Extracted records:
((

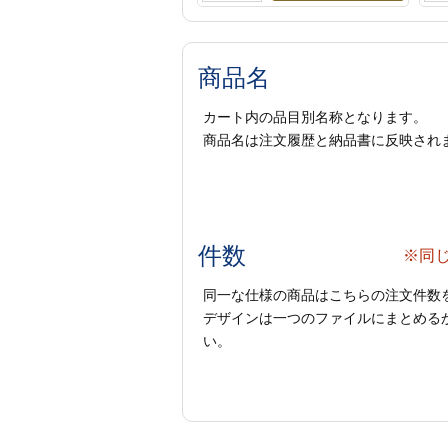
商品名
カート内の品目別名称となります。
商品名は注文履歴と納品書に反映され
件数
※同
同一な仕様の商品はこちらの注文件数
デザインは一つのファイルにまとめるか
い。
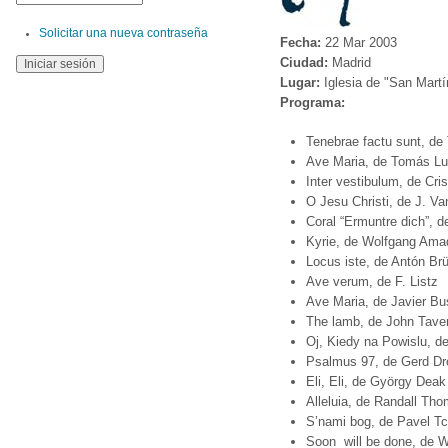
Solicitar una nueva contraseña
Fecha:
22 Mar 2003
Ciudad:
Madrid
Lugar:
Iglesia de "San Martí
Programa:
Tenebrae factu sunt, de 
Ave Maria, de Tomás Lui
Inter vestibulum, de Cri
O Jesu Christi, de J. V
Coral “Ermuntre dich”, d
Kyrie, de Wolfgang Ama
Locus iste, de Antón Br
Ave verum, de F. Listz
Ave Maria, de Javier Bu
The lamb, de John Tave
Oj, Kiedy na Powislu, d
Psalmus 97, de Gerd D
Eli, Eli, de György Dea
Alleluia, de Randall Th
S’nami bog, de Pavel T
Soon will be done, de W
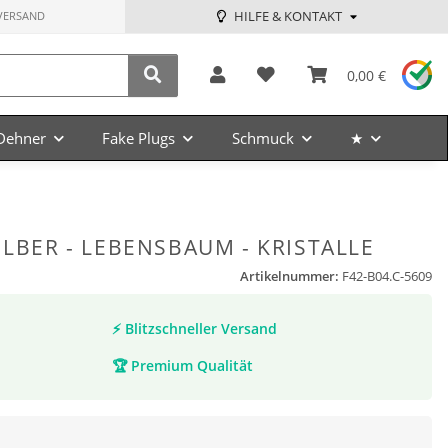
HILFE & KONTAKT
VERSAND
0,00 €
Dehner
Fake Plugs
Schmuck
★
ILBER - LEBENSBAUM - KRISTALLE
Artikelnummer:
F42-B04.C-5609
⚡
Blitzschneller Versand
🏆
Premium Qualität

))
((

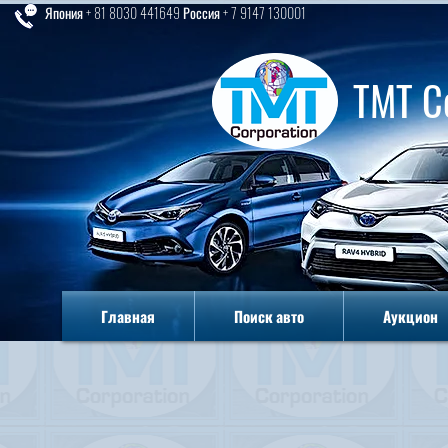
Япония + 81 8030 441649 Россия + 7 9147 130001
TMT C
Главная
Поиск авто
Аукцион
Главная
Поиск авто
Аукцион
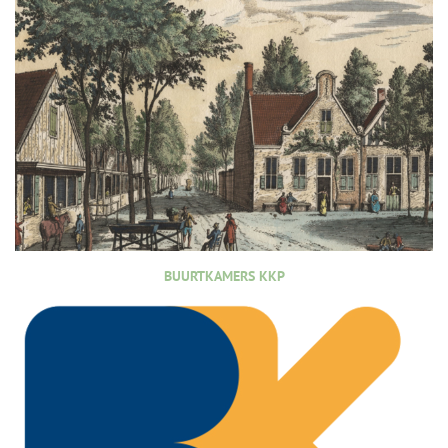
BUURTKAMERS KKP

))

» **Request**: Duplicate the listing above from the line with "Solicitar una nueva contraseña" to the line with "Soon will be done, de W", both lines included.

» **Reply**:
Solicitar una nueva contraseña
Fecha:
22 Mar 2003
Ciudad:
Madrid
Lugar:
Iglesia de "San Martí
Programa:
Tenebrae factu sunt, de 
Ave Maria, de Tomás Lui
Inter vestibulum, de Cri
O Jesu Christi, de J. V
Coral “Ermuntre dich”, d
Kyrie, de Wolfgang Ama
Locus iste, de Antón Br
Ave verum, de F. Listz
Ave Maria, de Javier Bu
The lamb, de John Tave
Oj, Kiedy na Powislu, d
Psalmus 97, de Gerd D
Eli, Eli, de György Dea
Alleluia, de Randall Th
S’nami bog, de Pavel T
Soon will be done, de W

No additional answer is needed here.